• **YOUR GOAL**:
Repeat only the stretch of lines below that runs from the line with "ring mcp: (106, 160)" through the line with "middle tip: (164, 146)", unaltered.

____

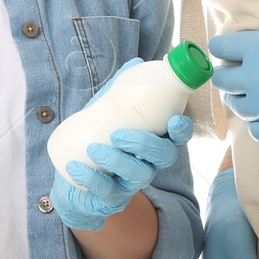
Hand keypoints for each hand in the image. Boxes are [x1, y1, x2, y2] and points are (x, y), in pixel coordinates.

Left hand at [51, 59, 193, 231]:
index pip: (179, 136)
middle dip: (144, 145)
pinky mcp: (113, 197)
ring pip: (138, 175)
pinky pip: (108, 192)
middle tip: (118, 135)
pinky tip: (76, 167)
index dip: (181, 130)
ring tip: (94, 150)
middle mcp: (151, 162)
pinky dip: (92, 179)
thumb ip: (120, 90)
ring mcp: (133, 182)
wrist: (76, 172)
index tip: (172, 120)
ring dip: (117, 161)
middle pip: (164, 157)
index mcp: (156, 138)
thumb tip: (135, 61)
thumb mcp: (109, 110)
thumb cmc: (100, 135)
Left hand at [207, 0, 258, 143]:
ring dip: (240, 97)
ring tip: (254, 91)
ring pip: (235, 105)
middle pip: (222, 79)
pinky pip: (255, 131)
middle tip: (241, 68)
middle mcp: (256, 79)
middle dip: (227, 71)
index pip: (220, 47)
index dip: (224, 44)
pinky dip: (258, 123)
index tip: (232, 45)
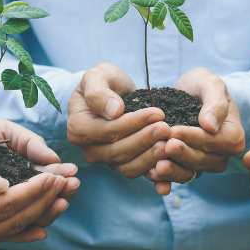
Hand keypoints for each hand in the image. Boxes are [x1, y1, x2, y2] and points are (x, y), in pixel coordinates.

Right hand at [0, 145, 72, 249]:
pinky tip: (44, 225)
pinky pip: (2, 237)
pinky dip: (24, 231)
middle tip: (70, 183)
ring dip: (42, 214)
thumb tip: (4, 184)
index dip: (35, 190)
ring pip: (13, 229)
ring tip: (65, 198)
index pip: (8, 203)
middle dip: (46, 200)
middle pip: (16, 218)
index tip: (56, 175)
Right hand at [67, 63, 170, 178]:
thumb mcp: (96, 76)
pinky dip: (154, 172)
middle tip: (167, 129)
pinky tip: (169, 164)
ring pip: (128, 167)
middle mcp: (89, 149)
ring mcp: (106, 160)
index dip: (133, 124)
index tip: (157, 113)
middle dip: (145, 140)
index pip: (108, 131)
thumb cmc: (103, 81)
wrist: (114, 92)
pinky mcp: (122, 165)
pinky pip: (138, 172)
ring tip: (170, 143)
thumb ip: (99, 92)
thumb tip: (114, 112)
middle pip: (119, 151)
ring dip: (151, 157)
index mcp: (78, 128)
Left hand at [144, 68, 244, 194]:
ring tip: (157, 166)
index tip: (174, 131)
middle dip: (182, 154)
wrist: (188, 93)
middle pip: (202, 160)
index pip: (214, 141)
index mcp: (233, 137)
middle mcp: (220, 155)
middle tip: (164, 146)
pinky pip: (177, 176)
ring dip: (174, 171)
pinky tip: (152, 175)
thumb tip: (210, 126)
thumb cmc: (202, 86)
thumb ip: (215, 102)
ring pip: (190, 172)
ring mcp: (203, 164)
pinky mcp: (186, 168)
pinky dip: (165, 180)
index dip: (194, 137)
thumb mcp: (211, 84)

____

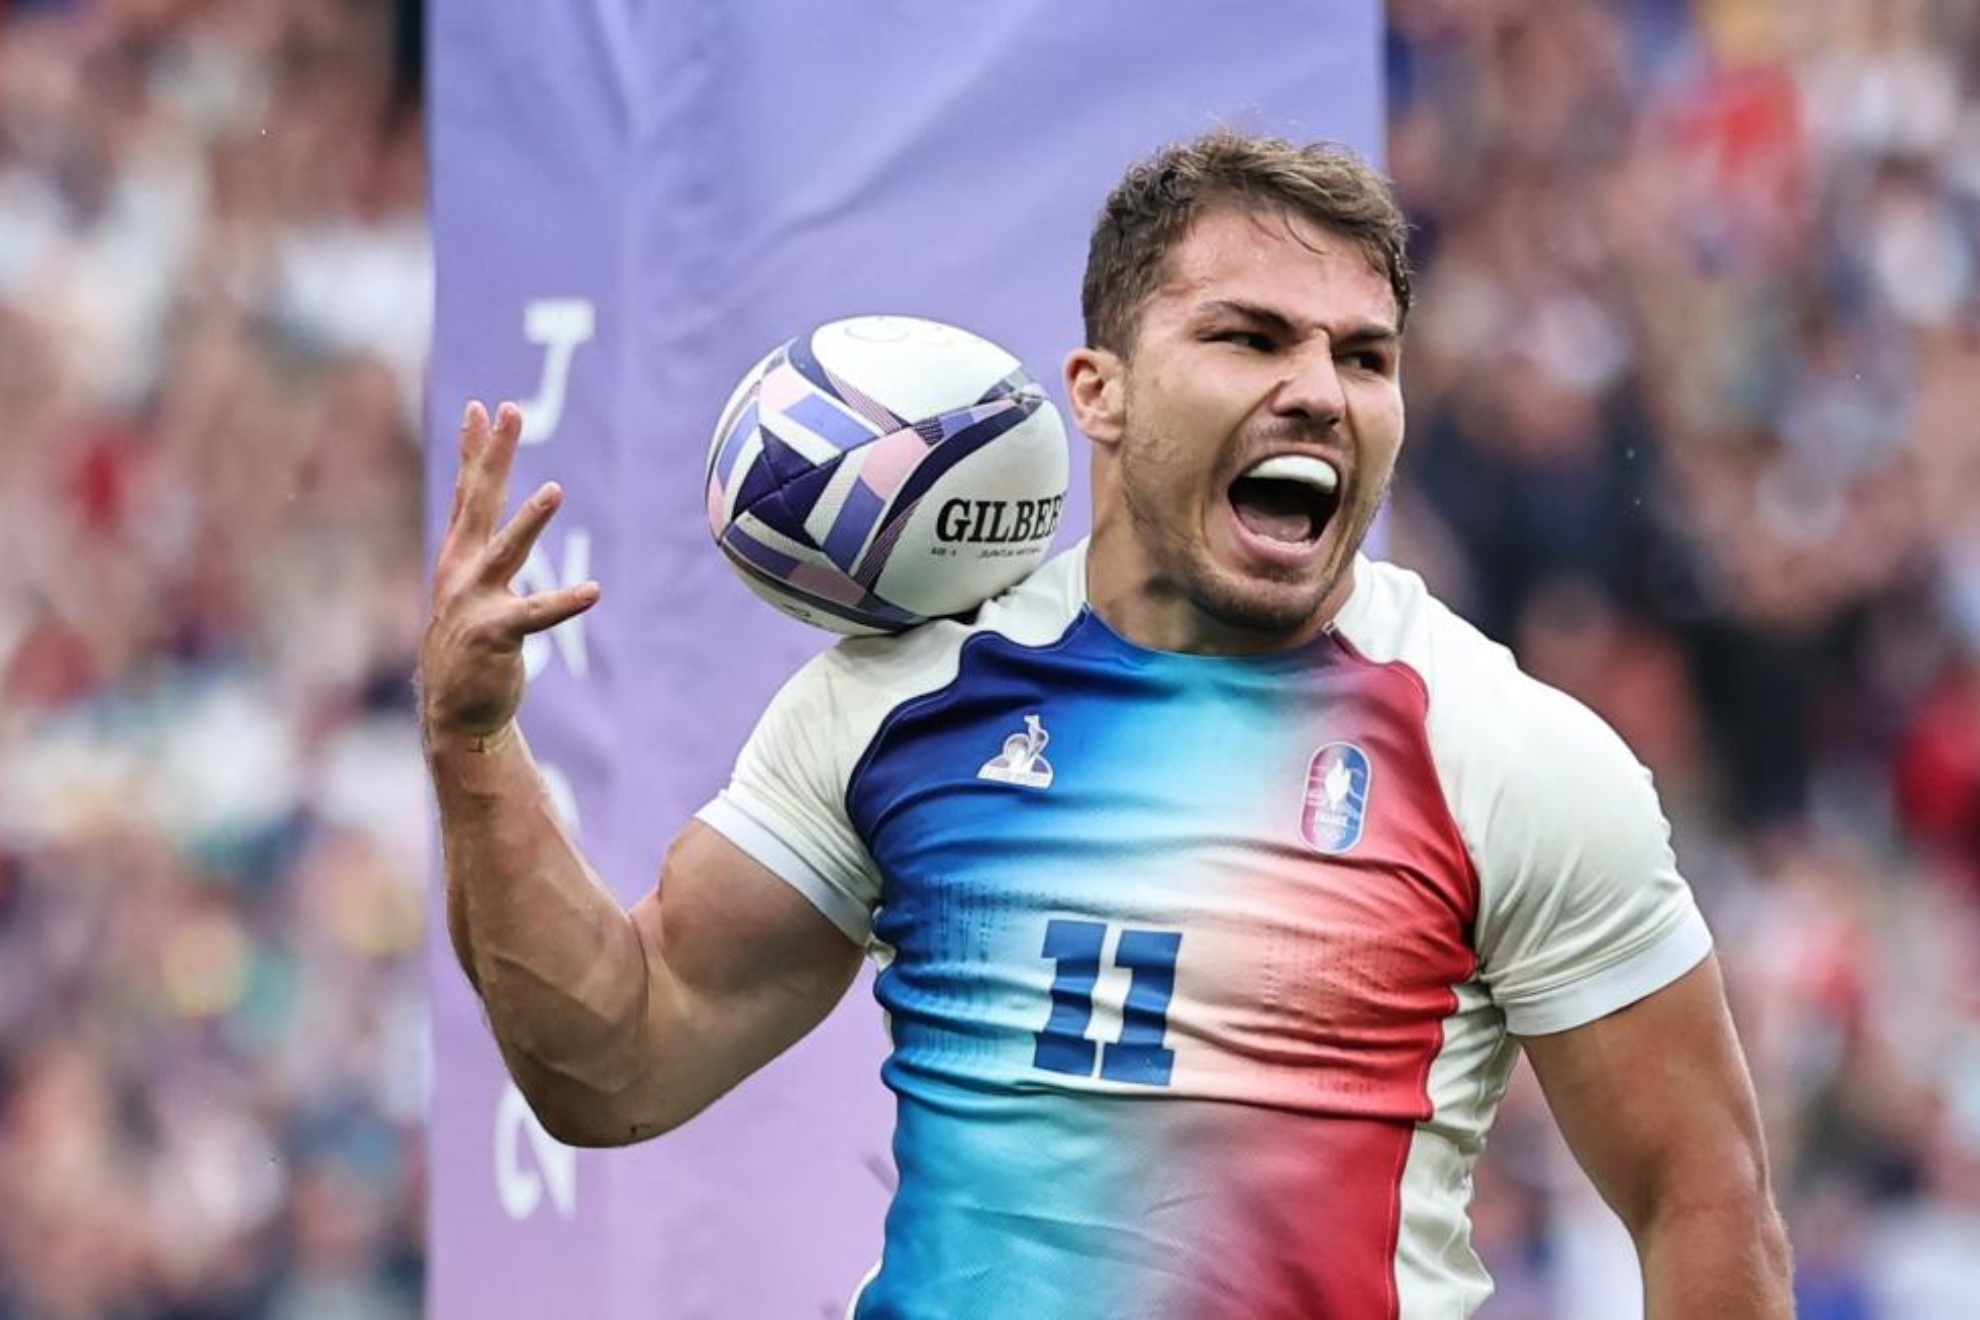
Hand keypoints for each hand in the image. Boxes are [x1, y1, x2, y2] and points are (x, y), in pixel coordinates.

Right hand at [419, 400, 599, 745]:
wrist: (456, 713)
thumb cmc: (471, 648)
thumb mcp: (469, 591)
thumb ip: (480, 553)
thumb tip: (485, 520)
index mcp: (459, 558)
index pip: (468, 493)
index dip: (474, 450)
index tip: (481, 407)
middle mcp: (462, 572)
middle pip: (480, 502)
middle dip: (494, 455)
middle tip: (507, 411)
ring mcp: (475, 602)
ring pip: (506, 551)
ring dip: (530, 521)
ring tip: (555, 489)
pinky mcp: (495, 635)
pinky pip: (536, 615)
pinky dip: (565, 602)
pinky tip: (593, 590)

____

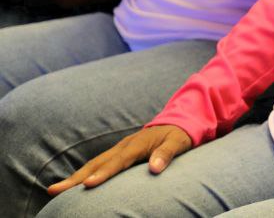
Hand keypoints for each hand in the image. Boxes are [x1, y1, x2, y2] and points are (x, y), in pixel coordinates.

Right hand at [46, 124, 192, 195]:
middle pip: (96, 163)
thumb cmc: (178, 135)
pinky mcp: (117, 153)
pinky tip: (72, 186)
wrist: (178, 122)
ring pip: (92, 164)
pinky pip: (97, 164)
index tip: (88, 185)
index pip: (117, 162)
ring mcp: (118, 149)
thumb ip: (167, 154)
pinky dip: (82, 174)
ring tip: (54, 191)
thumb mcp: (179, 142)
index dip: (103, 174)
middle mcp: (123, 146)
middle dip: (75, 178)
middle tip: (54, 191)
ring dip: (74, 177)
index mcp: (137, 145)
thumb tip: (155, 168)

____

• **EXPECTED ANSWER**:
ring mcp: (106, 160)
index dip: (133, 124)
index tip: (157, 113)
middle dip: (145, 140)
index pip: (108, 131)
thumb cmc: (103, 81)
wrist: (114, 92)
pinky mcp: (122, 165)
pinky pip: (138, 172)
ring tip: (170, 143)
thumb ip: (99, 92)
thumb tip: (114, 112)
middle pip: (119, 151)
ring dip: (151, 157)
index mcp: (78, 128)
Left hand at [144, 68, 244, 194]:
ring tip: (157, 166)
index tip: (174, 131)
middle dip: (182, 154)
wrist: (188, 93)
middle pip: (202, 160)
index pip: (214, 141)
index mcp: (233, 137)
middle mcp: (220, 155)
middle tip: (164, 146)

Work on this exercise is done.